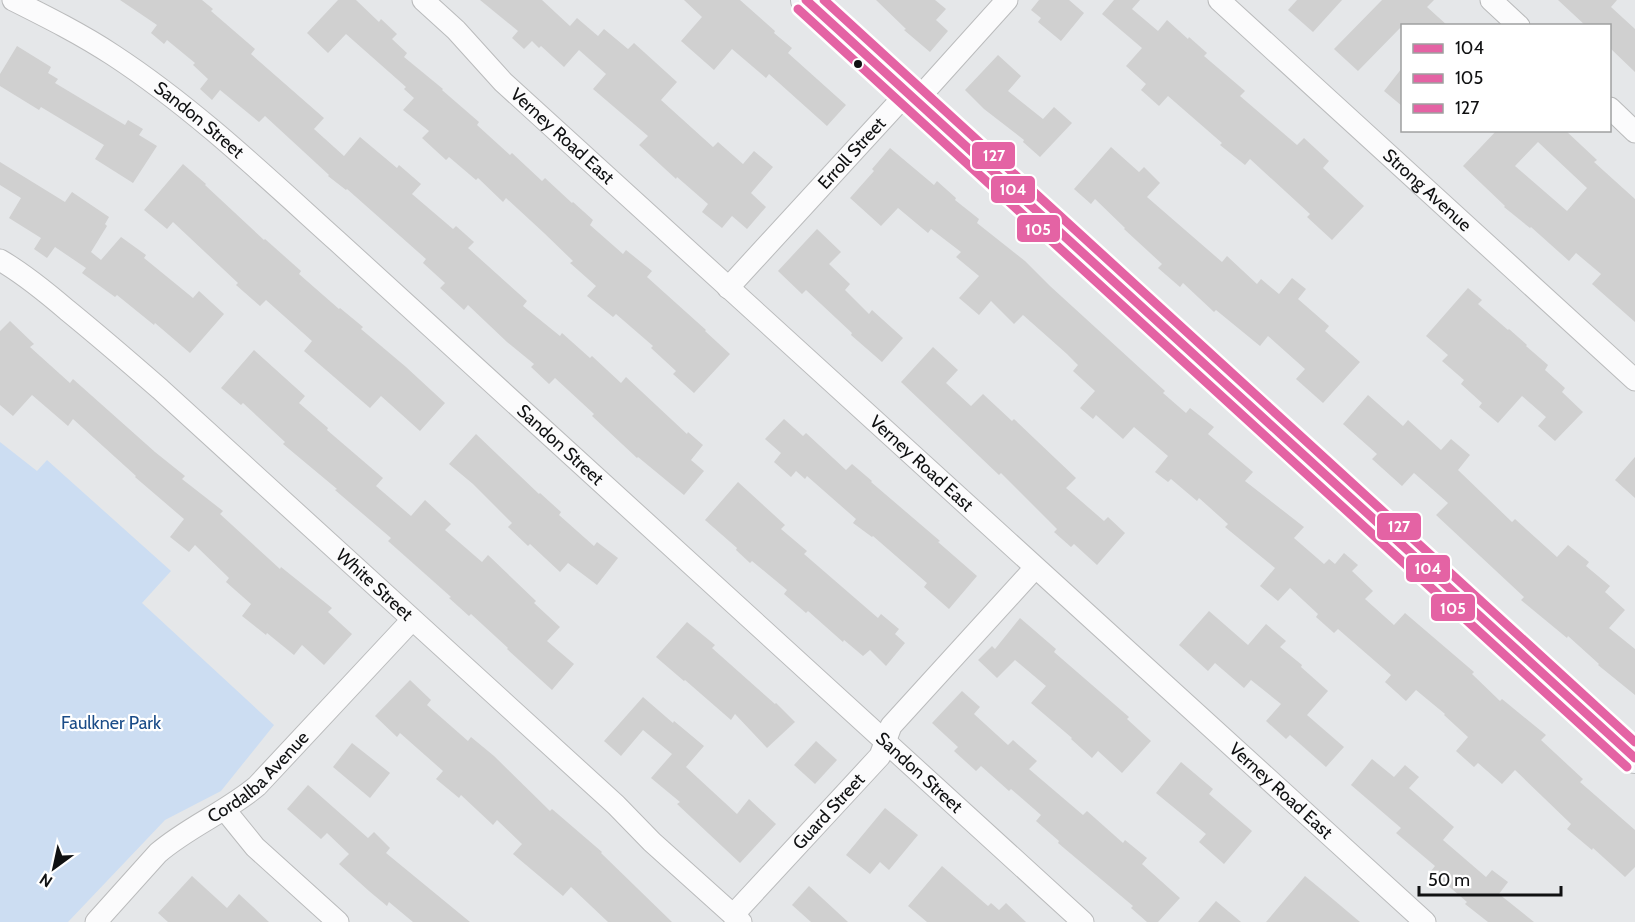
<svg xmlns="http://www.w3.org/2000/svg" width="1635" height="922" viewBox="0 0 1635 922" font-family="Cabin,sans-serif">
<rect width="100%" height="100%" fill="#e5e7e9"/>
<path fill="#ccddf2" d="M0 442 37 471 47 460 171 571 142 603 274 725 221 791 165 820 68 922H0Z"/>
<g fill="#d0d0d0" fill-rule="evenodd">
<path d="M120 0H202L213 9 211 11 255 49 251 54 324 118 314 129 344 156 360 137 397 168 399 165 421 184 412 194 453 229 456 226 474 242 468 248 527 301 523 306 560 336 562 333 590 358 592 356 621 383 626 377 687 434 688 432 703 445 691 460 704 471 684 495 638 457 637 458 592 416 594 414 555 378 549 384 531 367 534 364 507 342 468 305 464 310 440 288 445 283 423 263 426 259 347 189 346 190 328 176 329 175 265 116 259 122 220 90 212 100 200 89 208 79 193 65 195 63 167 40 164 44 151 33 157 25Z"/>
<path d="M338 0H356L379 22 381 19 397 34 392 39 407 53 404 57 443 89 442 90 479 122 477 125 510 155 512 153 542 181 545 178 572 203 573 202 593 220 590 225 623 254 626 250 652 271 647 277 706 330 705 331 730 354 694 393 673 374 676 371 651 348 653 346 616 314 613 317 587 296 596 286 570 263 573 261 544 233 506 198 503 202 478 178 476 180 449 157 446 160 422 138 429 131 403 110 414 98 404 89 406 87 346 34 328 53 307 33Z"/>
<path d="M480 0H542L570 26 577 18 598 36 604 29 628 49 634 43 677 82 661 100 713 147 718 142 743 164 754 151 773 167 751 193 766 207 747 229 732 216 722 228 702 212 708 204 677 177 676 179 639 145 648 136 593 89 606 74 579 50 564 67 541 46 539 48 532 41 524 49 512 38 518 31Z"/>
<path d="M684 0H740L775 31 774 33 792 48 788 53 846 105 827 126 769 74 766 78 732 49 714 70 681 41 702 17Z"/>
<path d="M876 0H935L946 9 936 20 948 31 930 52 904 30 906 29Z"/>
<path d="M1039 0H1069L1084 13 1061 41 1038 22 1041 18 1031 10Z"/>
<path d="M1114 0H1140L1132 9 1158 31 1167 20 1188 39 1189 37 1207 53 1204 56 1245 91 1240 96 1297 145 1304 138 1329 161 1323 168 1364 206 1332 240 1307 217 1310 214 1250 159 1245 165 1220 145 1222 143 1168 96 1159 106 1141 90 1146 84 1126 66 1142 48 1102 14Z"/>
<path d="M1297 0H1342L1313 32 1288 10Z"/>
<path d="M1382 0H1434L1427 7 1448 26H1402L1358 71 1334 49Z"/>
<path d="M1558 0H1617L1611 7 1635 29V72L1610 48V26H1586Z"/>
<path d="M17 46 51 67 48 73 58 79 55 83 125 125 128 120 143 129 139 135 157 146 133 183 95 159 104 145 41 107 39 110 0 86V74Z"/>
<path d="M998 55 1021 76 1008 91 1043 119 1054 107 1072 123 1040 157 1023 142 1024 140 984 109 965 90Z"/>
<path d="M1402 68V106L1384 91Z"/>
<path d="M1497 130H1565L1597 160 1594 162 1635 199V322L1592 284 1601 274 1576 253 1569 261 1531 227 1530 228 1504 207 1505 206 1463 166ZM1538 142 1587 188 1567 211 1515 166Z"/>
<path d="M1111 147 1139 172 1144 167 1160 183 1147 197 1222 262 1227 256 1257 284 1261 279 1279 294 1292 278 1306 289 1298 299 1329 326 1325 331 1360 362 1323 403 1296 379 1305 369 1268 336 1260 346 1216 310 1214 312 1183 283 1180 287 1158 268 1162 264 1124 229 1125 228 1095 199 1091 204 1074 189Z"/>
<path d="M890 148 934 185 937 181 956 198 955 200 979 219 977 223 1025 261 1050 286 1165 391 1163 393 1186 413 1190 408 1214 427 1208 434 1253 472 1245 481 1304 527 1294 538 1324 564 1329 559 1335 564 1344 553 1358 565 1352 571 1373 591 1365 599 1394 625 1405 613 1474 672 1472 674 1500 701 1502 699 1546 735 1541 740 1583 779 1580 782 1635 830V867L1625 877 1593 848 1592 850 1567 829 1571 824 1515 770 1502 784 1478 763 1474 767 1456 751 1468 737 1444 715 1445 714 1416 690 1406 701 1385 682 1391 675 1338 629 1334 633 1316 617 1318 614 1290 588 1278 601 1260 586 1275 568 1225 527 1228 524 1199 498 1197 501 1171 479 1168 482 1155 472 1168 456 1134 427 1123 439 1096 415 1093 419 1080 408 1095 391 1073 371 1078 365 1067 354 1023 315 1014 324 991 301 979 315 959 298 979 276 956 257 961 252 931 229 928 233 898 208 881 226 850 198 874 171 872 169Z"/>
<path d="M0 162 65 202 72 192 109 217 105 224 107 226 91 252 101 260 121 237 146 255 144 258 193 298 199 291 224 314 190 353 155 323 154 325 117 295 115 297 82 273 86 268 55 247 47 258 34 249 41 238 9 218 21 198 0 185Z"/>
<path d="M183 164 206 184 205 185 264 240 265 239 301 271 299 274 339 309 340 308 363 327 361 329 406 367 445 403 420 431 381 396 370 408 304 351 312 341 266 300 260 306 236 285 238 283 173 222 167 229 144 210Z"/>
<path d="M817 229 841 252 829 264 850 284 845 290 869 314 872 310 903 338 882 362 851 335 852 333 806 290 802 294 778 271Z"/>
<path d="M1468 288 1482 300 1478 304 1508 330 1509 329 1527 345 1526 346 1548 365 1545 370 1565 388 1562 392 1583 412 1555 441 1538 426 1546 417 1522 396 1498 423 1479 407 1482 403 1461 384 1464 380 1442 361 1448 355 1426 336Z"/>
<path d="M10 321 34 344 30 347 70 383 73 379 155 452 185 476 182 479 223 511 220 514 280 569 281 567 332 608 328 612 352 634 324 665 302 645 294 655 267 633 266 635 242 616 251 604 226 582 229 578 195 545 189 552 170 537 184 519 135 477 136 476 73 419 68 426 32 395 13 416 0 405V331Z"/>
<path d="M933 347 958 370 946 383 971 406 983 394 1012 421 1014 419 1076 478 1066 488 1104 521 1108 517 1125 533 1097 565 1074 544 1071 547 1054 532 1057 529 1001 473 999 475 901 382Z"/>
<path d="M254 350 305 396 299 403 328 428 327 430 383 478 376 486 411 516 425 500 451 524 445 530 482 562 488 555 536 601 534 603 560 627 547 641 574 664 552 690 507 649 508 648 471 614 469 616 449 598 451 597 388 541 391 538 335 490 337 489 283 444 285 442 243 403 241 405 221 388Z"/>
<path d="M1368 395 1403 426 1408 420 1441 450 1451 439 1470 455 1458 470 1512 522 1515 519 1557 557 1568 545 1589 562 1586 566 1610 586 1605 592 1625 610 1609 628 1635 649V695L1598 665 1599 664 1568 636 1567 638 1521 600 1524 597 1436 515 1448 503 1414 473 1402 486 1372 459 1377 454 1343 424Z"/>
<path d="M784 419 803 436 806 433 846 470 852 464 872 481 871 482 940 541 938 542 977 576 949 609 924 587 927 583 873 536 872 537 853 523 856 519 807 476 805 479 796 471 791 477 774 462 781 453 765 439Z"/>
<path d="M476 434 539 494 540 493 561 512 559 515 594 546 597 542 618 558 597 585 568 563 560 572 530 544 528 546 508 527 512 523 473 484 449 464Z"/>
<path d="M1635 457V498L1615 480Z"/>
<path d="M738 482 785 525 781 529 807 551 804 554 878 618 881 614 899 629 895 634 905 643 886 666 870 650 863 656 844 640 843 642 808 611 806 613 784 594 787 590 752 561 750 563 736 550 737 548 705 520Z"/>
<path d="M1209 611 1248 645 1266 624 1286 641 1280 647 1302 665 1301 667 1328 691 1307 715 1344 747 1326 767 1290 735 1286 739 1266 721 1281 704 1251 680 1244 688 1215 663 1208 671 1179 645Z"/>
<path d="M1020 618 1056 649 1054 652 1129 717 1127 719 1151 741 1122 773 1098 751 1092 758 1071 739 1072 738 1031 703 1046 686 1015 660 997 678 978 660 992 646 995 649Z"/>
<path d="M687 622 715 645 712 648 775 704 776 703 795 722 767 748 735 714 731 720 685 680 684 681 656 657Z"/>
<path d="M410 680 431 700 427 705 468 741 471 737 494 756 550 811 552 809 602 852 601 853 672 922H608L571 887 563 896 513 854 522 844 497 820 493 825 461 795 459 798 436 779 443 771 400 733 397 737 375 716Z"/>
<path d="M962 691 980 707 974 714 1008 745 1013 740 1037 761 1029 769 1083 815 1087 811 1123 843 1125 840 1147 858 1142 864 1180 898 1158 922H1147L1131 908 1133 906 1058 843 1059 841 1036 821 1041 815 1011 789 1009 791 981 766 976 771 954 751 958 747 932 723Z"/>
<path d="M643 697 673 723 674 721 704 746 686 767 737 814 749 799 776 824 740 863 677 804 680 802 651 778 672 754 643 730 621 756 604 741Z"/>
<path d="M816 741 837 760 815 784 794 765Z"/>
<path d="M352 743 390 773 370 798 333 767Z"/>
<path d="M1372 759 1394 777 1405 765 1419 777 1409 788 1454 827 1443 840 1486 877 1492 870 1508 882 1499 894 1534 922H1488L1465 904 1467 902 1431 871 1435 866 1396 833 1401 828 1351 785Z"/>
<path d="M1181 762 1213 789 1209 794 1252 831 1224 864 1199 842 1206 834 1156 793Z"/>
<path d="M308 785 368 838 374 832 390 848 386 853 470 922H413L389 902 387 906 369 891 339 864 349 854 327 833 321 839 287 809Z"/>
<path d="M885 808 918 835 889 870 880 862 870 874 846 855Z"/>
<path d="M942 866 988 906 991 903 999 910 1006 903 1026 922H927L908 906Z"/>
<path d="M192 876 227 908 239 894 269 922H168L158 913Z"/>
<path d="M1305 876 1328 895 1360 922H1266Z"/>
<path d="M809 886 848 922H811L792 905Z"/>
<path d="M1216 901 1241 922H1198Z"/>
</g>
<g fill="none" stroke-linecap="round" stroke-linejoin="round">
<defs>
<g id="street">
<path id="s1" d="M13 0C47 17 81 34 113 55 194 108 265 176 337 241L1083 922"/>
<path id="s2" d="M423 0 456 30 503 82 1425 922"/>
<path id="s3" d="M1219 0 1635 380"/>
<path d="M1491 0 1519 26"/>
<path d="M1610 108 1635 132"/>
<path id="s4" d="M0 260C24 274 46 292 67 310 99 336 129 362 160 389L616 805 652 842 741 922"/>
<path id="s5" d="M728 288 896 105 926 90 1007 0"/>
<path d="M225 810 255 847 338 922"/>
<path id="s6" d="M733 915 880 756 891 726 1035 568"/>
<path id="s7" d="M96 922 158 853C188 827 226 812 257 786L412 620"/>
</g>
<path id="secondary" d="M806 0 1635 758"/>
</defs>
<use href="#street" stroke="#babbbc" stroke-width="23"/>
<use href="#secondary" stroke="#babbbc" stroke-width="32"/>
<use href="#street" stroke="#fbfbfc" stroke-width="21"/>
<use href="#secondary" stroke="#f2f4f7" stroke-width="30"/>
<defs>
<path id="bus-1" d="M806 0 1635 758"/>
<path id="bus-2" d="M798 9 1627 767"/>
<path id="bus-3" d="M824 0 1635 742"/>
</defs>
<use href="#bus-1" stroke="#fff" stroke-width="14"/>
<use href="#bus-2" stroke="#fff" stroke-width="14"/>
<use href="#bus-3" stroke="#fff" stroke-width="14"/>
<use href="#bus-1" stroke="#e463a4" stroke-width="9"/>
<use href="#bus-2" stroke="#e463a4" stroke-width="9"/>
<use href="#bus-3" stroke="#e463a4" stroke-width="9"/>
</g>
<circle fill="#101112" stroke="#fff" stroke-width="2" cx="858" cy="64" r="5"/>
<g text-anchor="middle" stroke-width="4.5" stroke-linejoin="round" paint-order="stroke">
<g font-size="18" fill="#101112" stroke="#fff">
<text dy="6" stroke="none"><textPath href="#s1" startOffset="222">Sandon Street</textPath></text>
<text dy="6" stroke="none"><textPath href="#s2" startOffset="195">Verney Road East</textPath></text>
<text dy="6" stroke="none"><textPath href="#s5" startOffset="183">Erroll Street</textPath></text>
<text dy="6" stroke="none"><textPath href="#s3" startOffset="282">Strong Avenue</textPath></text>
<text dy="6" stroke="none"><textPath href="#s1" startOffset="708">Sandon Street</textPath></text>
<text dy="6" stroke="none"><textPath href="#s2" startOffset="681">Verney Road East</textPath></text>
<text dy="6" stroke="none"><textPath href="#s4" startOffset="496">White Street</textPath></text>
<text dy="6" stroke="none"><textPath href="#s1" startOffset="1194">Sandon Street</textPath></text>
<text dy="6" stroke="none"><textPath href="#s7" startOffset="219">Cordalba Avenue</textPath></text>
<text dy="6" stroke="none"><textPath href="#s2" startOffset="1167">Verney Road East</textPath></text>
<text dy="6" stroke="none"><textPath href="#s6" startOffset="141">Guard Street</textPath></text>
</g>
<g font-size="18" fill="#1b4c88" stroke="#fff">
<text x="111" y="729">Faulkner Park</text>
</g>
</g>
<g stroke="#fff" stroke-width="2">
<rect x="971" y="141" width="45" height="29" rx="6" fill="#e463a4"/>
<rect x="990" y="175" width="46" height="29" rx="6" fill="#e463a4"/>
<rect x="1016" y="214" width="45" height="29" rx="6" fill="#e463a4"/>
<rect x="1376" y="512" width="46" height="29" rx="6" fill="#e463a4"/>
<rect x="1405" y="554" width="46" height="29" rx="6" fill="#e463a4"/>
<rect x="1430" y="593" width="46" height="29" rx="6" fill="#e463a4"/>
</g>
<g font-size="16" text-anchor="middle" font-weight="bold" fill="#fff">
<text x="994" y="161">127</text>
<text x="1013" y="195">104</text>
<text x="1038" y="235">105</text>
<text x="1399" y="532">127</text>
<text x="1428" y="574">104</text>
<text x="1453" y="614">105</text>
</g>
<rect x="1401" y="24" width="210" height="108" fill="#ffffff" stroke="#9fa0a0" stroke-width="1.5"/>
<rect x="1413" y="44" width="30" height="9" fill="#e463a4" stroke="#9fa0a0" stroke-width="1.5"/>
<text x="1455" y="54" font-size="18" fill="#101112">104</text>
<rect x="1413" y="74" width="30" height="9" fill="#e463a4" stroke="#9fa0a0" stroke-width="1.5"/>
<text x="1455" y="84" font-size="18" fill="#101112">105</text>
<rect x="1413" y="104" width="30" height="9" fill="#e463a4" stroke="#9fa0a0" stroke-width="1.5"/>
<text x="1455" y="114" font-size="18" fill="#101112">127</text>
<g transform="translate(54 868) rotate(213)" stroke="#ffffff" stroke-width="4.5" paint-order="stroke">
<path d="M0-4.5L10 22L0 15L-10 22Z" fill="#101112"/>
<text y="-9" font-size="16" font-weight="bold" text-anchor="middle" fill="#101112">N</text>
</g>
<path d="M1419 886v9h142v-9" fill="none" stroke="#101112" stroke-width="3"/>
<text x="1428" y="886" font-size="18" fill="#101112" stroke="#ffffff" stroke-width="4.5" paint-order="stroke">50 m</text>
</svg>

------------------------------------------------

Work instructions
Would you copy every line from the listing above that has the string "round" in it?

Written solution
<g fill="none" stroke-linecap="round" stroke-linejoin="round">
<g text-anchor="middle" stroke-width="4.5" stroke-linejoin="round" paint-order="stroke">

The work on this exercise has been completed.